In a general conversation about football (all grades), I was asked which one player did I find it hard to play against.
My answer was instant . . . Jimmy Bone.
Now, my encounter was really brief, as I came on as a substitute for East Fife at Partick Thistle in 1971, a game we were to lose 3-0. In my time on the pitch, his movement was such I hadn’t encountered before, and he gave me “a doing”.
Many years later, when he was assistant to Jocky Scott at Dens Park, I asked him if he remembered that game.
“I do remember that game very well,” he immediately said.
“I had just come back from injury at that time and was really buzzing to be back in the team.

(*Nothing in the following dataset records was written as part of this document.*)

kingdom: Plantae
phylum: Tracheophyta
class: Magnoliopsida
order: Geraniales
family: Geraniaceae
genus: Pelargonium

“I did give the East Fife central defenders a hard time.”
Then, looking straight at me, he concluded: “Don’t worry, I would have given anyone a doing on that day.”
After he scored well over 100 goals for Partick Thistle, others noted his form and he soon earned a move to Norwich, then on to Sheffield United.
Celtic took him back to Scotland, but he didn’t appear regularly for the Hoops.
In 1975, Arbroath paid around £10,000 to Celtic to bring him to Gayfield and then recouped treble that amount three years later when they sold him to Alex Ferguson’s St Mirren.
After four years at Love Street, he had spells with Toronto Blizzard and Hong Kong Rangers before spending two years with Hearts and another stint at Arbroath.
Bone (left) moved into management with Arbroath in that second spell, then took charge of Airdrie, St Mirren, East Fife and Stenhousemuir.
In addition to his coaching stint at Dens, he enjoyed similar posts at Ross County, Partick Thistle and Chester City. Other appointments took him abroad to Zambia (Power Dynamo) and Bidvest Wits (South Africa).